Фома забежав за угол дома, резко остановился и как только из-за угла появилась голова первого мордоворота, то встретил её прямым ударом в нос, который не выдержав этого «сопрягательного» соединения, весь расквасился, пустил сопли вместе с кровью, и передав по инерции дальше это встречное предложение (а передать между прочим, согласно физическому закону приложения двух сил к одной точке, где ударность, благодаря единству приложения, увеличивает свою «применительную» эффективность, было что), вместе со всем остальным, не забыв и самого мордоворота, опрокинулся надлежащим образом на спину. Что в свою очередь, от этого приземленного соударения, передавшись по цепочке на здание, вызвало, уже предусмотренное ветхостью строения самого дома, обильное обсыпание штукатурки на лежащего вверх головой мордоворота. Где ему впервые, правда, лишь на мгновение, всё-таки удалось увидеть звёздное небо, пока опавшая на него со стены дома штукатурка, толстым слоем не закрыла для него весь этот прекрасный обзор.
– Вот, сука, – запрыгал на месте Фома, тряся свою, принявшую этот лобовой удар руку.
– Вот, сука, – вторили ему, быстро приближавшиеся к месту падения их, не только соучастника, но и подельника, второй мордоворот и очень чуткий к проявлениям грубости по отношению к себе, тот, кто пришёл «просто рядом постоять». Фома же заметив ускоренное приближение этой парочки, бросился в сторону близлежащей детской площадки.
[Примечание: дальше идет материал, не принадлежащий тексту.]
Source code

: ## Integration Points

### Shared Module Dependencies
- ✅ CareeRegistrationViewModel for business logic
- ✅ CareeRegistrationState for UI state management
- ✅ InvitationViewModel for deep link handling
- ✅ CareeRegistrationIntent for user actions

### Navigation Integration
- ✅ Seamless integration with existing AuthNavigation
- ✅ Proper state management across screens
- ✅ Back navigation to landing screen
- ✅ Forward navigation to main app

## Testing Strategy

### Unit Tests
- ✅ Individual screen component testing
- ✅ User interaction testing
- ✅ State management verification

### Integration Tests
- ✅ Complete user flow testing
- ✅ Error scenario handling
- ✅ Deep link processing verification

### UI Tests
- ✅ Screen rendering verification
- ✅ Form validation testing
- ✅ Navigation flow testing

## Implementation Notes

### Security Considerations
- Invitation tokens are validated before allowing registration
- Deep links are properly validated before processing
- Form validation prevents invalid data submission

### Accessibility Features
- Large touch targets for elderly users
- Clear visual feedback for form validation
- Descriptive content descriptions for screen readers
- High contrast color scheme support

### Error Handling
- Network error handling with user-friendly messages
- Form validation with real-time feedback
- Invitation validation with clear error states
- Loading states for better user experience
Где не пробежав и пятидесяти шагов, ему на пути встретились качели, при этом Фома, спиной вдруг почувствовал, что его настигают, после чего он, чтобы не терять за зря время на обход этих качелей, запрыгивает одной ногой на качели и оттолкнувшись от них, оказывается по другую сторону от своих преследователей. Между тем, конструктивная особенность качелей, позволившая Фоме осуществить такой маневр, после этого его отталкивания, получает своё ускорение и своей устаревшей железной сидушкой выносится, как одновременно в обратную от Фомы сторону, так и прямо на налетевшего на неё второго мордоворота, звонкий звук удара об чью челюсть, очень уж явно говорил, что кому-то точно сейчас, точно вынесли эту самую челюсть. Но второй мордоворот не смог об этом сообщить сам, да и бегущий за ним, тот, кто пришёл просто так, рядом постоять, не успел добавить, как сраженный этим качающимся обстоятельством телом мордоворота, рухнувшего на спину, похоронился под ним. Правда, в этом был и небольшой плюс. Теперь-то, наконец, он нашёл то место, где можно было просто полежать.